In 2011, China slapped tariffs on American cars, hitting Chrysler and General Motors, the companies with partial taxpayer ownership following federal bailouts, with the highest levies. These were in retaliation for a series of countervailing and anti-dumping duties imposed on Chinese imports. These included levies ranging from 13 percent to 98 percent on seamless stainless pipes in 2009 and duties on imported Chinese tires as a “safeguard” for the domestic tire industry, which was purportedly suffering owing to competition from imports. These duties were supposed to be temporary, falling from 35 percent in the first year to 25 percent during the next two years.

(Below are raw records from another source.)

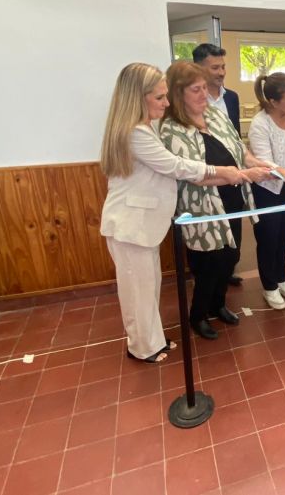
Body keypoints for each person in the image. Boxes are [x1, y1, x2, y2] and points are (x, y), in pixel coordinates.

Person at [99, 63, 242, 362]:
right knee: (137, 292)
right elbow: (175, 166)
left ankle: (152, 341)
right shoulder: (135, 133)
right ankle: (142, 348)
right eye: (159, 97)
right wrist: (222, 171)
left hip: (143, 225)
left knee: (147, 287)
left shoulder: (145, 128)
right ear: (138, 97)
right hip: (130, 225)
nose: (166, 103)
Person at [160, 61, 272, 340]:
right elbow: (195, 174)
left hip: (231, 199)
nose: (203, 94)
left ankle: (218, 304)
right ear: (178, 93)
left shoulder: (215, 115)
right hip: (201, 208)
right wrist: (247, 174)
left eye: (204, 88)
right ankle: (198, 315)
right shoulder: (170, 129)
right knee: (207, 265)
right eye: (196, 89)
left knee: (230, 257)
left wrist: (266, 166)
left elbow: (240, 150)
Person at [248, 73, 285, 310]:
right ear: (272, 101)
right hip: (267, 187)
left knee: (284, 235)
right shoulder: (260, 124)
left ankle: (281, 277)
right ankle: (269, 285)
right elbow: (263, 163)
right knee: (268, 238)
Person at [192, 44, 245, 286]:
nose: (222, 72)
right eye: (215, 67)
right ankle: (208, 283)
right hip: (203, 183)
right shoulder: (188, 105)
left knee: (233, 234)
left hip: (231, 180)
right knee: (210, 244)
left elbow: (236, 138)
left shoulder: (231, 98)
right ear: (198, 69)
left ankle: (226, 273)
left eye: (223, 66)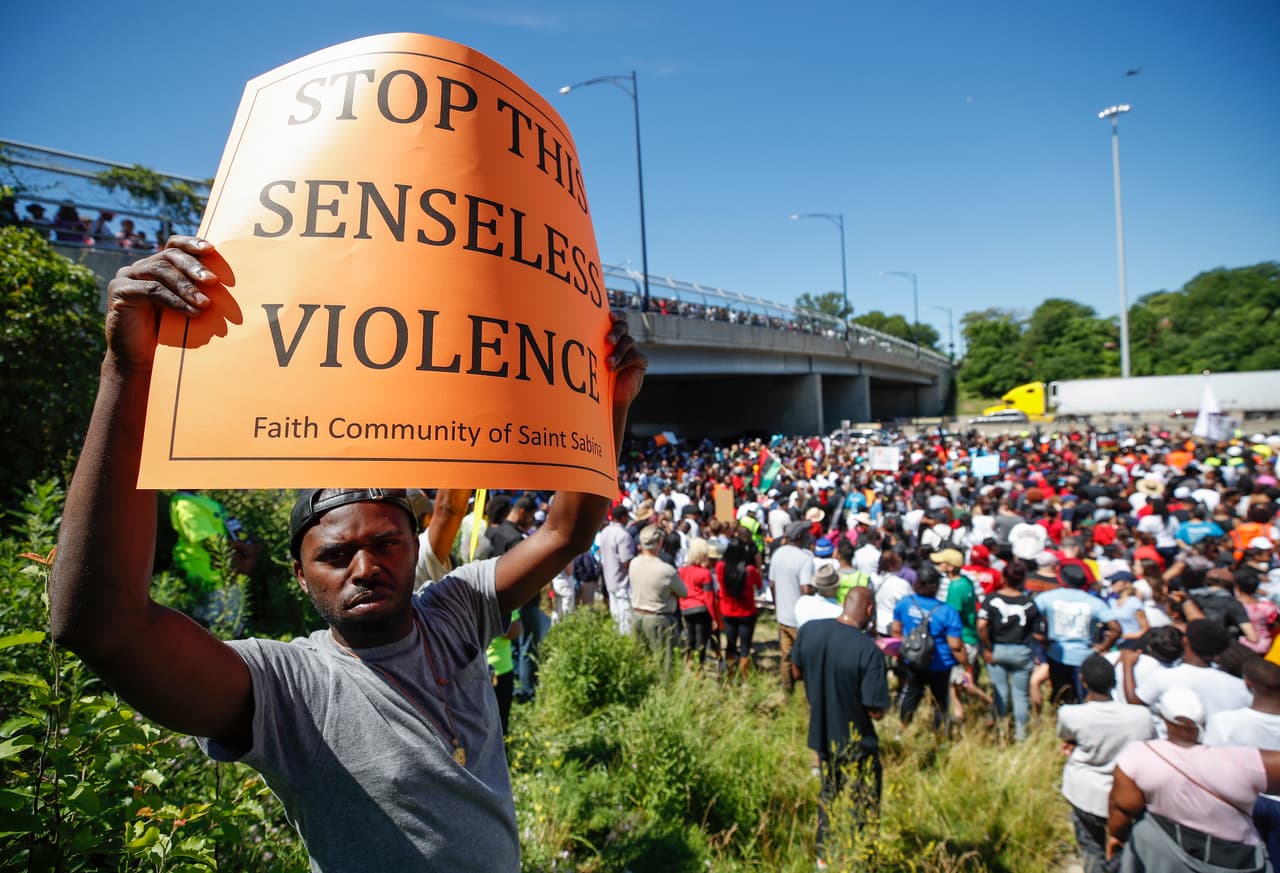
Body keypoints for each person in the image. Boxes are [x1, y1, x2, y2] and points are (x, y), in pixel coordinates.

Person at [47, 236, 647, 873]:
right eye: (337, 555)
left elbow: (565, 534)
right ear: (300, 576)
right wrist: (127, 372)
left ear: (414, 546)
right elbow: (102, 627)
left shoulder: (454, 613)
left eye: (387, 543)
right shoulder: (290, 690)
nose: (366, 568)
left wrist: (608, 402)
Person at [1107, 687, 1279, 872]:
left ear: (1165, 719)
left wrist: (1116, 836)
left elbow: (1124, 808)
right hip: (1236, 859)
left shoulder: (1139, 755)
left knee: (1143, 831)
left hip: (1168, 858)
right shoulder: (1243, 761)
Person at [790, 588, 890, 869]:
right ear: (869, 610)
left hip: (822, 735)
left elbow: (796, 671)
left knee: (829, 795)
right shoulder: (868, 651)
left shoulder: (810, 631)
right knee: (864, 804)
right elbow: (875, 709)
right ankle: (862, 858)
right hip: (857, 741)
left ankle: (824, 856)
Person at [1057, 654, 1155, 873]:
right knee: (1124, 850)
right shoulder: (1142, 715)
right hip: (1128, 796)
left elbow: (1066, 735)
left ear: (1083, 681)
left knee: (1091, 848)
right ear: (1114, 682)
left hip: (1085, 794)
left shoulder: (1070, 714)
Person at [891, 564, 969, 730]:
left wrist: (901, 653)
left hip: (913, 659)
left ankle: (903, 728)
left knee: (911, 694)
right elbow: (955, 645)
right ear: (936, 586)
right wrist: (967, 666)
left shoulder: (905, 603)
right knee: (940, 700)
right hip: (940, 664)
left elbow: (896, 631)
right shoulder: (947, 611)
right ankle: (940, 732)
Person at [1036, 563, 1120, 704]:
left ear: (1061, 579)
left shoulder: (1046, 598)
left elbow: (1030, 616)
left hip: (1057, 653)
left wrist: (1040, 638)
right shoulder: (1094, 602)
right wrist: (1103, 646)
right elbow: (1116, 629)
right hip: (1084, 655)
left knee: (1060, 695)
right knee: (1083, 697)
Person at [979, 559, 1040, 740]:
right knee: (1021, 695)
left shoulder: (991, 599)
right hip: (1021, 651)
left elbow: (982, 625)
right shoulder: (1029, 603)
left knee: (1001, 693)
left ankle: (1002, 731)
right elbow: (1036, 632)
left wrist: (987, 647)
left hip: (997, 649)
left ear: (1004, 578)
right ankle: (1021, 734)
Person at [628, 524, 687, 672]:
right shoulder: (666, 570)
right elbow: (683, 592)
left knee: (640, 660)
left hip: (636, 615)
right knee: (664, 663)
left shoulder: (634, 563)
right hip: (658, 618)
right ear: (659, 543)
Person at [770, 521, 815, 692]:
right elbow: (806, 589)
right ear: (800, 536)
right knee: (806, 657)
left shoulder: (778, 554)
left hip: (783, 615)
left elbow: (772, 584)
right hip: (800, 619)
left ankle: (787, 691)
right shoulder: (804, 559)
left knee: (786, 655)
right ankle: (807, 692)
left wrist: (777, 604)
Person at [717, 538, 762, 679]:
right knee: (745, 647)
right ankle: (744, 677)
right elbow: (759, 584)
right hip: (746, 612)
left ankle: (730, 674)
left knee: (730, 645)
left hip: (727, 610)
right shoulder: (750, 571)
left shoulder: (721, 567)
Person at [677, 537, 720, 667]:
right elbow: (709, 598)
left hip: (686, 608)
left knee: (690, 637)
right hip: (701, 609)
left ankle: (689, 662)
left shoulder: (682, 571)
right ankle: (698, 666)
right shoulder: (705, 574)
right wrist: (714, 618)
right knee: (701, 640)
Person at [599, 504, 637, 634]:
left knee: (615, 615)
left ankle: (616, 640)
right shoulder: (623, 535)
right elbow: (625, 561)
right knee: (625, 618)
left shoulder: (605, 531)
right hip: (622, 582)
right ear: (623, 518)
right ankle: (625, 641)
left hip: (609, 578)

Safeguard duties are another strategy doomed to failure. When an industry has lost competitiveness in the global market, protecting it from foreign competition might help stem the decay temporarily, but it merely delays the inevitable at great cost. The tire industry might benefit from a reprieve for a couple of years, but at the expense of higher car prices, and higher prices in other industries as trading partners retaliate.

The benefits of trade taxes are captured by a few producers, who are often much wealthier, at the expense of lower-income consumers. All these tariffs show up in the form of higher expenses for American producers and eventually, as higher prices at the supermarket, the auto dealership, the big-box retailer and the mom-and-pop store for the average American consumer. Each tariff adds to the cost burden and erodes the hard-won benefits of free trade — more choices and lower prices for everyone.